K-Means Clustering
A Summary of lecture "Cluster Analysis in Python", via datacamp
import pandas as pd
import numpy as np
import matplotlib.pyplot as plt
import seaborn as sns
K-means clustering: first exercise
This exercise will familiarize you with the usage of k-means clustering on a dataset. Let us use the Comic Con dataset and check how k-means clustering works on it.
Recall the two steps of k-means clustering:
- Define cluster centers through
kmeans()
function. It has two required arguments: observations and number of clusters. - Assign cluster labels through the
vq()
function. It has two required arguments: observations and cluster centers.
- Preprocess
comic_con = pd.read_csv('./dataset/comic_con.csv', index_col=0)
comic_con.head()
from scipy.cluster.vq import whiten
comic_con['x_scaled'] = whiten(comic_con['x_coordinate'])
comic_con['y_scaled'] = whiten(comic_con['y_coordinate'])

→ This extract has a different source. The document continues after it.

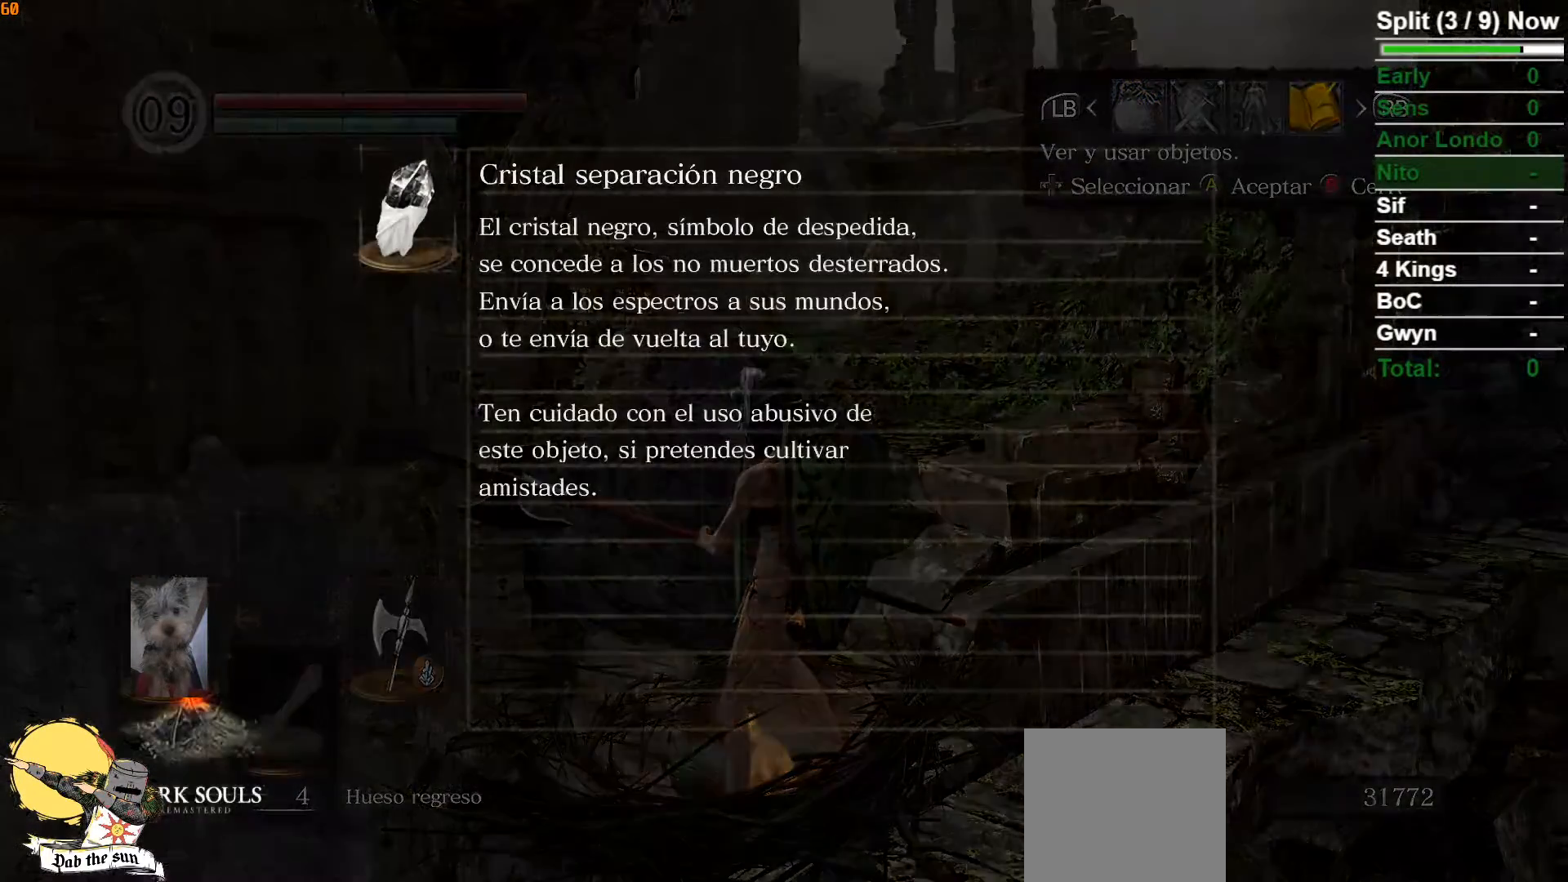
{"buttons": [], "left_stick": "center", "right_stick": "center", "events": [[17, "A", "up"], [100, "A", "down"], [167, "A", "up"], [267, "A", "down"], [333, "A", "up"], [417, "A", "down"], [500, "A", "up"]]}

from scipy.cluster.vq import kmeans, vq
# Generate cluster centers
cluster_centers, distortions = kmeans(comic_con[['x_scaled', 'y_scaled']], 2)
# Assign cluster labels
comic_con['cluster_labels'], distortion_list = vq(comic_con[['x_scaled', 'y_scaled']], cluster_centers)
# Plot clusters
sns.scatterplot(x='x_scaled', y='y_scaled', hue='cluster_labels', data=comic_con);
- Preprocess
fifa = pd.read_csv('./dataset/fifa_18_dataset.csv')
fifa.head()
fifa['scaled_sliding_tackle'] = whiten(fifa['sliding_tackle'])
fifa['scaled_aggression'] = whiten(fifa['aggression'])
from scipy.cluster.hierarchy import linkage
%timeit linkage(fifa[['scaled_sliding_tackle', 'scaled_aggression']], method='ward')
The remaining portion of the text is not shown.